Supremacy battles between the Executive and the Legislative arms played up yet again in Parliament last Thursday.
Speaker Kenneth Marende once again asserted the supremacy of Parliament when he allowed debate on a report by two committees of Parliament on the re-appointment of Justice Aaron Ringera as the director of the anti-graft body.
This was the second landmark ruling by the Speaker in six months. The first ruling involved who, between the President and the Prime Minister, should pick the Leader of Government Business in Parliament.
In the first case, the Speaker had received two nominations from the two principals in the Grand Coalition Government to be the Leader of Government Business. President Kibaki had nominated Vice-President Kalonzo Musyoka to the position while Prime Minister Raila Odinga staked claim on the same post.
The onus of deciding who was the rightful owner of the position fell on the lap of the Speaker who ruled that he would hold the position temporarily as the two principals conferred. The two are yet to communicate to Mr Marende on their decision.
Last Thursday, Mr Marende faced yet another test when he had to rule on whether Parliament could debate a matter which was already before court without prejudicing its outcome.
And in his eight-page communication, the Speaker asserted Parliament’s independence when he allowed the House to debate the report prepared by two departmental committees – that of Delegated Legislation and the one on Administration of Justice.

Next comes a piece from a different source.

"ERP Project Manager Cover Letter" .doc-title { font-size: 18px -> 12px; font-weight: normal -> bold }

In an interview with the Sunday Nation, the Clerk to the National Assembly, Mr Patrick Gichohi, defended the Speaker’s position saying he was living up to his oath of office – to spearhead reforms.

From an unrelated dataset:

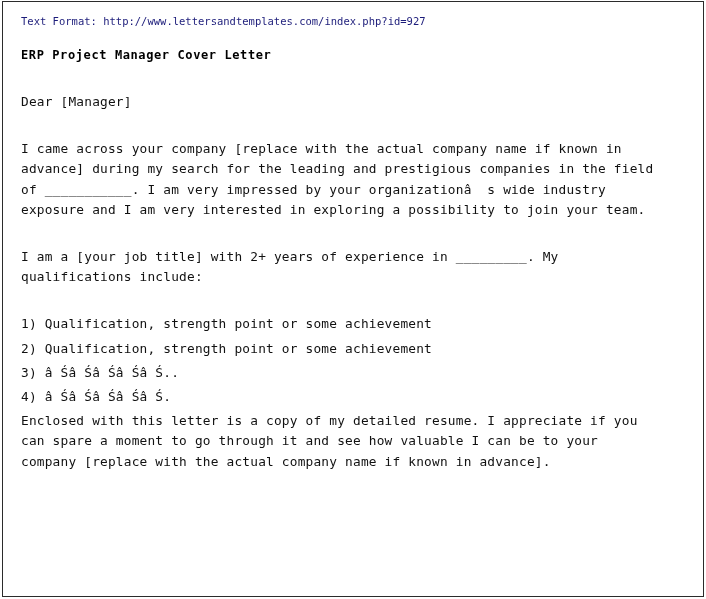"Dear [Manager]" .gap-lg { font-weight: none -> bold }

Mr Gichohi downplayed the implications of Mr Marende’s rulings together with the new Standing Orders developed with the help of the United States Agency for International Development (USAid). “Parliament has just played its role by observing its procedures and Standing Orders,” Mr Gichohi said.
Among the key things contained in the new Standing Orders that became operational last March is the creation of the Budget Office, 27 committees, legal department and allowing the public to file petitions on any issue under consideration by Parliament.

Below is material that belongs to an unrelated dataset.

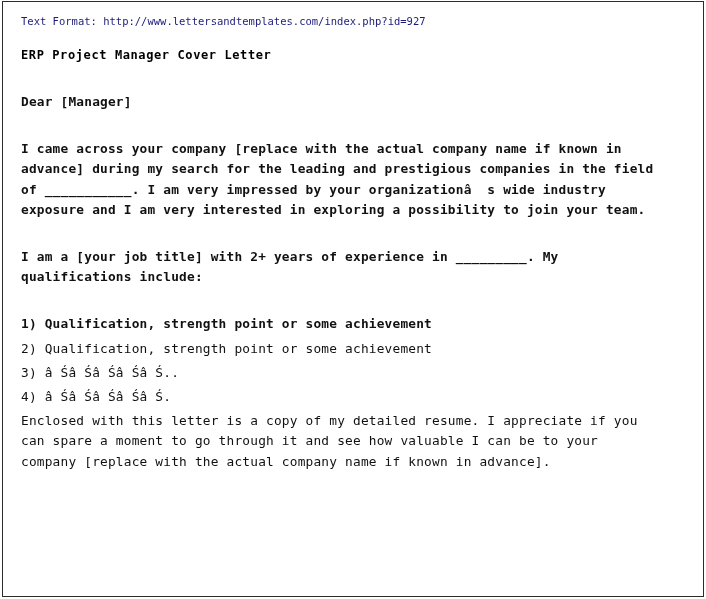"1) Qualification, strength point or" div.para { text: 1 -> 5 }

The Clerk asked the public to view Parliament in the light of the new procedures and Standing Orders that put Kenya at par with progressive parliaments in the Commonwealth.
“The new 27 committees created by the Standing Orders make Parliament more relevant and address challenges in our society,” the Clerk added.
Through the Fiscal Committee, the budget process, making and scrutiny has been opened up to the public. “In the current Budget, all the 40 votes will be subjected to scrutiny by committees,” Mr Gichohi said noting that the guillotine system where ministries that had not been scrutinised by Parliament are lumped together and passed en-masse had been done away with.
This is the committee that spotted the Sh35 million allocation to spruce up the private home of the Prime Minister to create room for hosting delegations and visiting dignitaries. It struck off the expenditure.
The Budget Office is staffed with professionals who have expertise in financial issues to analyse the Budget for MPs. They include accountants, statisticians and researchers.
Mr Gichohi envisages a much more robust Parliament in the next five years and through the Parliamentary Service Commission (PSC) has developed a 10-year strategic plan, 2008-2018.
“Most work will be done through committees in the future instead of the plenary,” the Clerk told the Sunday Nation.
To assist MPs meet this demand, the legal department was set up with eight draft persons to generate private members Bills. And in the last three months, at least eight Bills have been generated including the one by Mr Ephraim Maina aimed at re-introducing price controls.
But while the Clerk downplays the obvious supremacy battles between the Executive and the Legislative arms, the Standing Orders now give power to MPs to summon Parliament as long as they can muster a majority and specify the business to be transacted.